Tropical coastal communities accommodate critical infrastructure, densely-populated urban regions, tourism-driven economies, and industrial facilities. These communities are prone to multiple flood hazards such as nuisance flooding, tropical cyclones, extreme rainfall events, and sea-level rise (SLR). Thus, governments and stakeholders Are pursuing a range of measures to enhance flood resiliency. These alternatives can be classified into structural (i.e., conventional infrastructure), non-structural, natural and nature-based features (NNBF), and hybrid systems. While there is a large body of published work on coastal risk reduction via conventional infrastructure and NNBF, there is a paucity of information on Hybrid Infrastructure Systems (HIS) in the literature, especially under multi-flood hazard scenarios. This research aims to assess various HIS under multiple flood hazards for flood reduction and wildlife and habitat benefits in the coastal community of Tybee Island (Georgia, US). This community is the most densely populated barrier island in Georgia and receives over 1 million visitors each year.
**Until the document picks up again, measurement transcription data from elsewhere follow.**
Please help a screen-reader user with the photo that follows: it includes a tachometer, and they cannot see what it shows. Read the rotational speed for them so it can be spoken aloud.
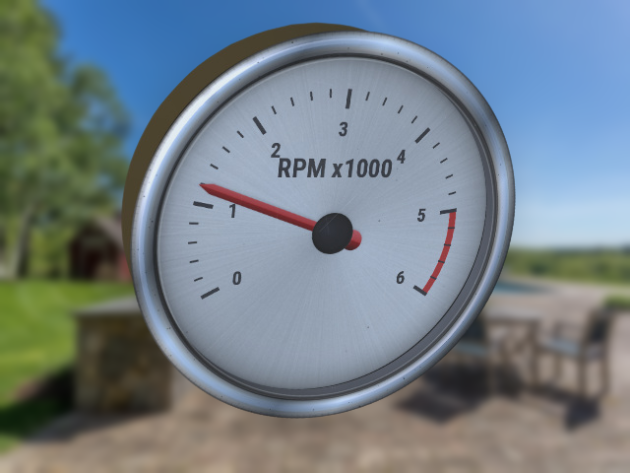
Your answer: 1200 rpm
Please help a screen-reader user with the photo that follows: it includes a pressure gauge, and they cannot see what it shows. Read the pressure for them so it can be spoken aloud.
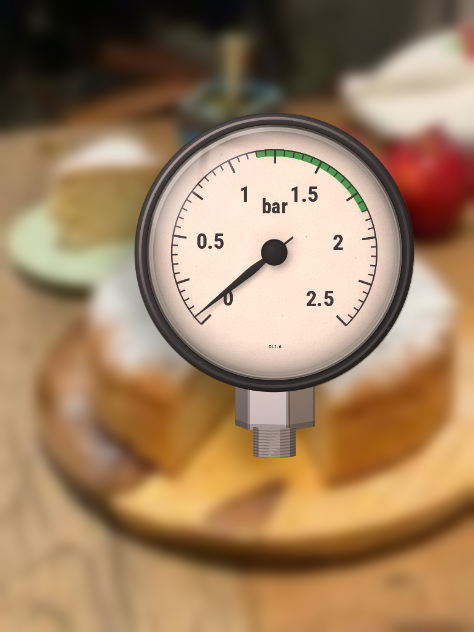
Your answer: 0.05 bar
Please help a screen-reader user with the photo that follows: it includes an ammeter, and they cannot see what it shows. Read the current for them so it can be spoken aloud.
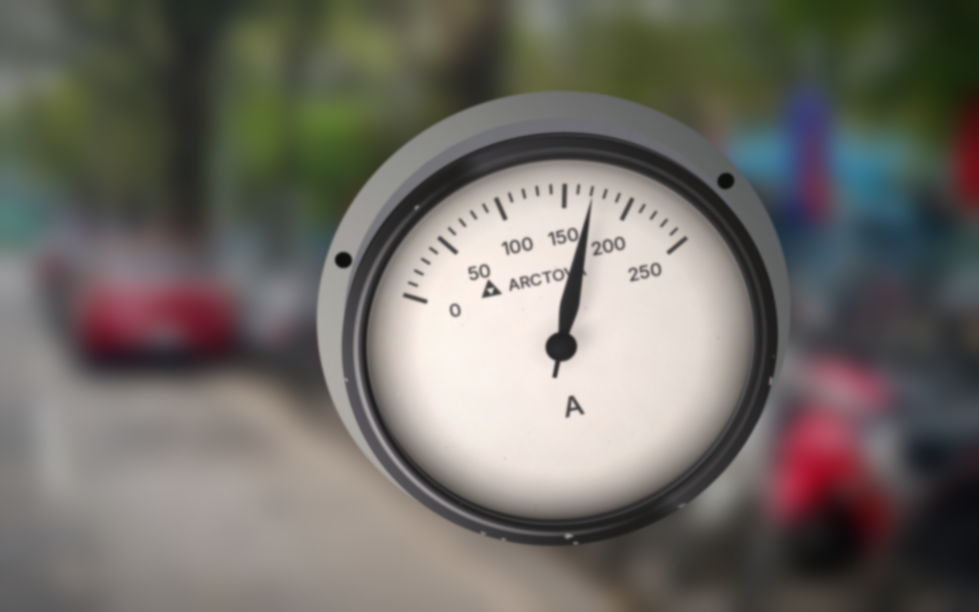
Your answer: 170 A
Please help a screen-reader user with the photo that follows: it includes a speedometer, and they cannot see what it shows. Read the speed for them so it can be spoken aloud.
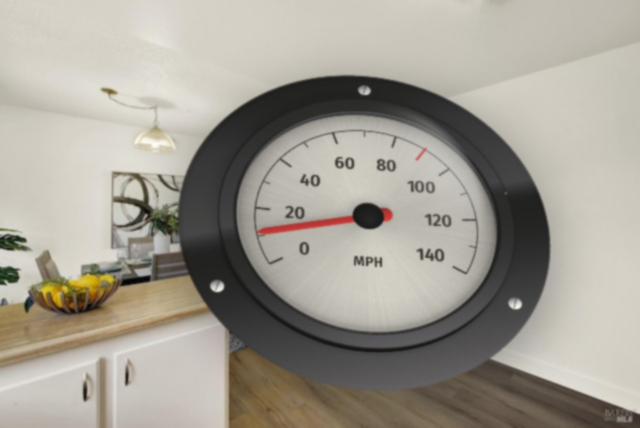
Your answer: 10 mph
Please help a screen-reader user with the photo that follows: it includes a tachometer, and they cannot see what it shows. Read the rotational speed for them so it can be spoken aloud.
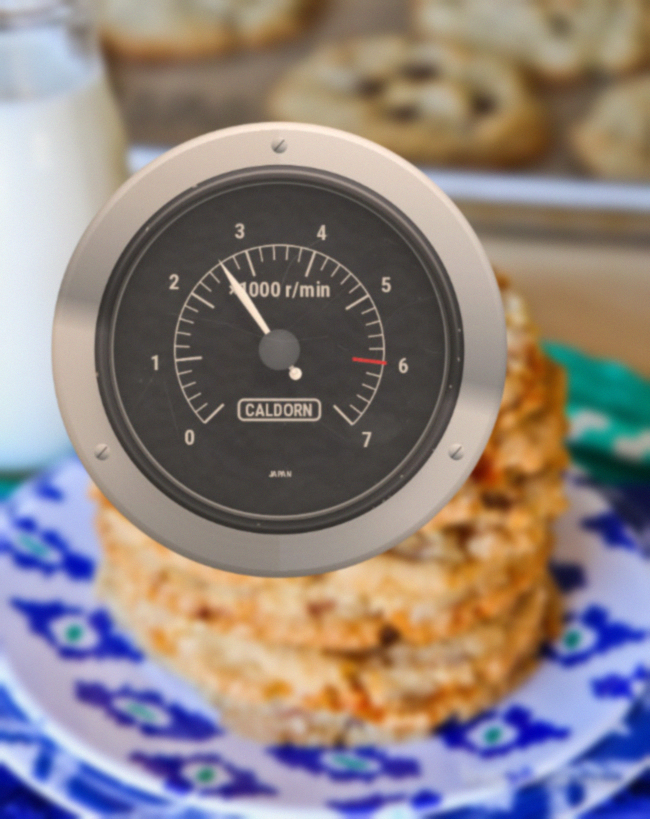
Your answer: 2600 rpm
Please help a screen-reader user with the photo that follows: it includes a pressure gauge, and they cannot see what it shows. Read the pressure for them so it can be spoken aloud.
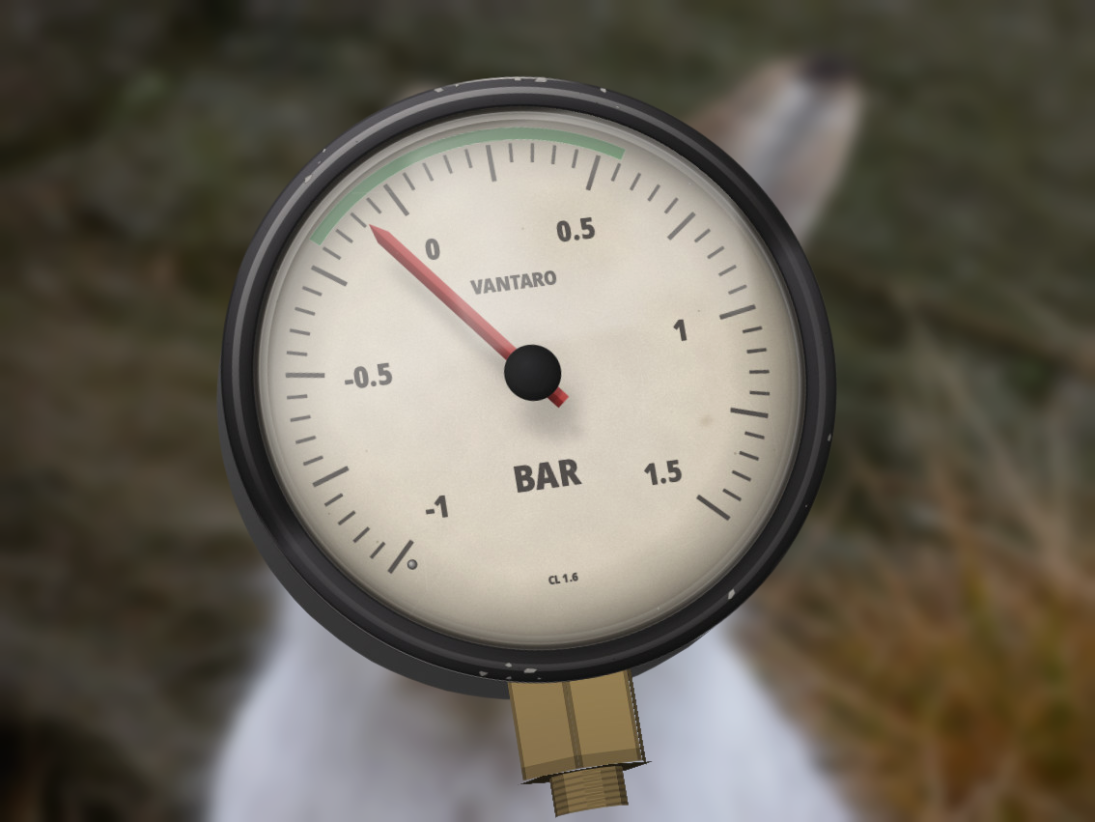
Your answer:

The Interconnected Channel and Pond Routing (ICPR) hydrodynamic model was selected to simulate hydrologic (e.g., rainfall and infiltration) and coastal (e.g., tides, storm surge, and SLR) processes, and various combinations of HIS including several conventional infrastructures (e.g., stormwater drainage system, culverts, pump systems), inland (e.g., bioswales and pocket parks) and coastal (e.g., horizontal levees and retention ponds with smart tidal gates) NNBF. Results show that NNBF can prolong the service life of conventional infrastructure in a HIS by reducing flooding stress on these structures while promoting wildlife habitats and marsh conservation by increasing the hydraulic connectivity in the tidal river system. HIS alternatives were ranked using multi-criteria decision analysis. The local government, residents, and stakeholders will select their preferred alternative for detailed design. Local studies and modeling of multi-hazard flood processes can provide insight into the performance of HIS, thus providing the opportunity to policy-makers and government agencies to improve design standards and permitting procedures for HIS at a regional scale.